Rise of Synthetic Data: Welcome to 2020

Chenda Bunkasem
Augustus Intelligence
3 min readJul 1, 2019

Two weeks ago, I attended CVPR, the world’s largest international artificial intelligence conference on computer vision to date. Aside from constant discussion on the ethical implications of facial recognition, I saw a range of both direct and indirect references to synthetic data. If you don’t have the available training data for your algorithm…why not just…make it? Considering it a fairly new topic of interest, those with a passing familiarity of the computer graphics or entertainment industry would have found this solution less than intuitive.

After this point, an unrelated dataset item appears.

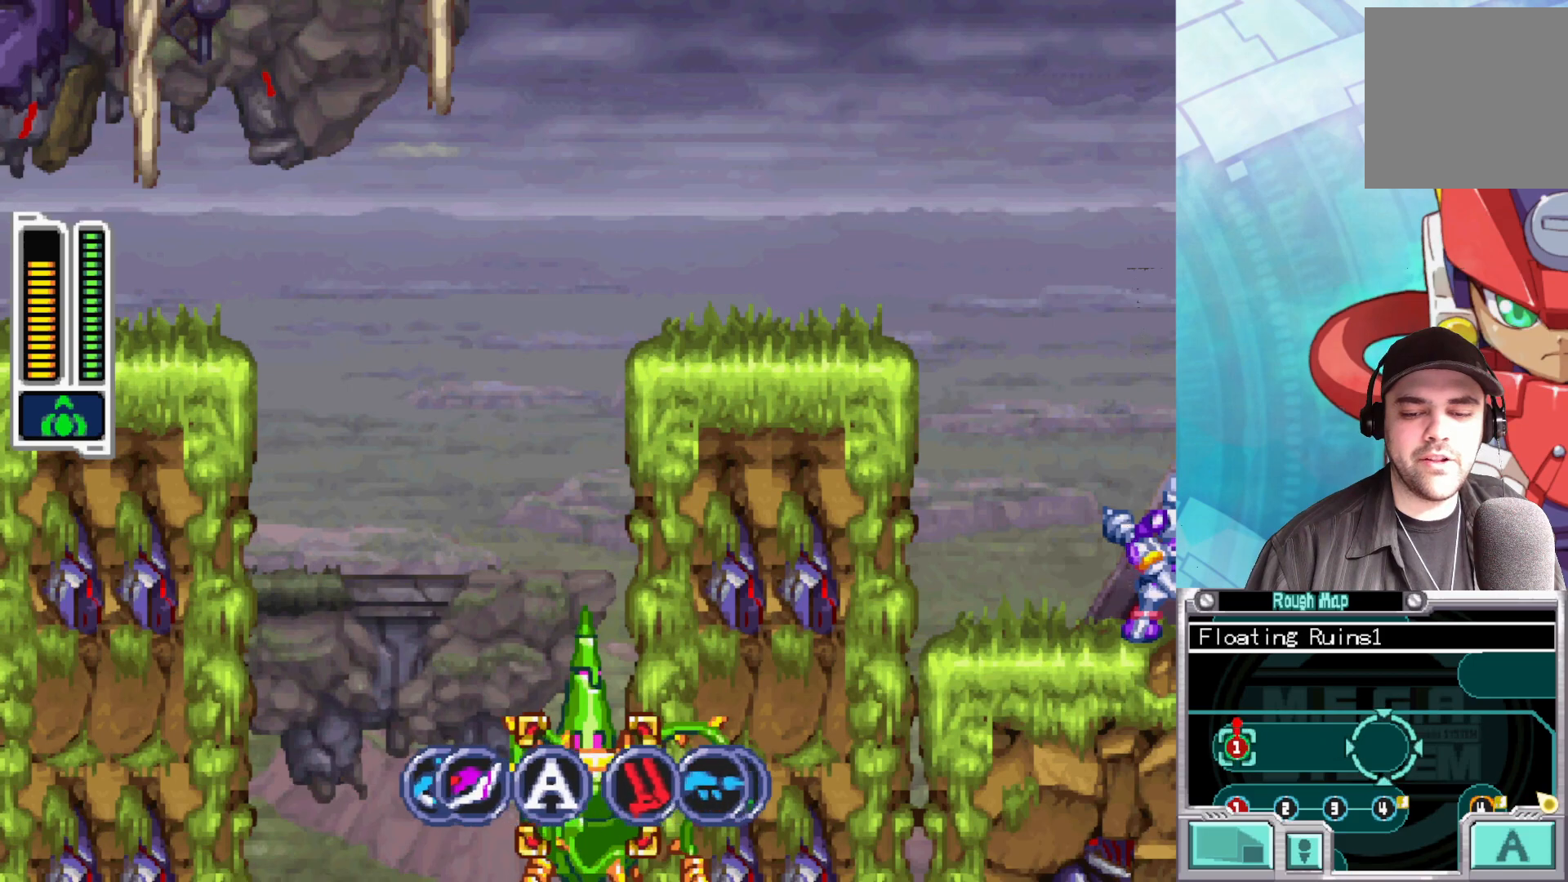
{"buttons": ["A"], "left_stick": "center", "right_stick": "center", "events": [[50, "left_stick", "center"], [233, "left_stick", "left"], [383, "left_stick", "center"], [450, "A", "down"]]}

The Argument for Synthetic Data

All machine learning engineers and data scientists in today’s age face the everlasting dilemma of data deficit. The training data available for their algorithms is usually subpar, resulting in suboptimal performance.

More specifically in the case of computer vision, researchers face this time and time again with frustrating effects; COCO provides a nice testing ground for human recognition considering its myriad of human images, but when it comes time to perform detection on lets say — a distinctive piece of jewelry — this fails due to a lack of jewelry examples in the dataset.

Someone at the Lambda Labs installation succinctly emphasized the importance of data at CVPR with this T-shirt, which I now am scouring the internet to purchase:

Why? Because data structures the universe that ML models learn to navigate. As artificial intelligence researchers, we must understand that algorithmic design is only half of the opportunity. Training data is precious. And for your classification stage, it will make or break your performance.

Photorealism Bridges the “Reality Gap”

Of course, the refutation still stands as such: is synthetic data good enough for training? Will it suffice as a stand-in for the real deal?

The answer to this question will not lie in the intransigent thinking of our skeptics, but in practical approaches to a novel solution: domain randomization. Graphical rendering engines now possess capabilities of adding variance to their simulations, enabling there to be a blurring of lines between, well, the real and the fake. Computers will no longer be able to tell the difference between a rendered object and a real object, now allowing researchers a limitless playground to experiment with their machine learning designs.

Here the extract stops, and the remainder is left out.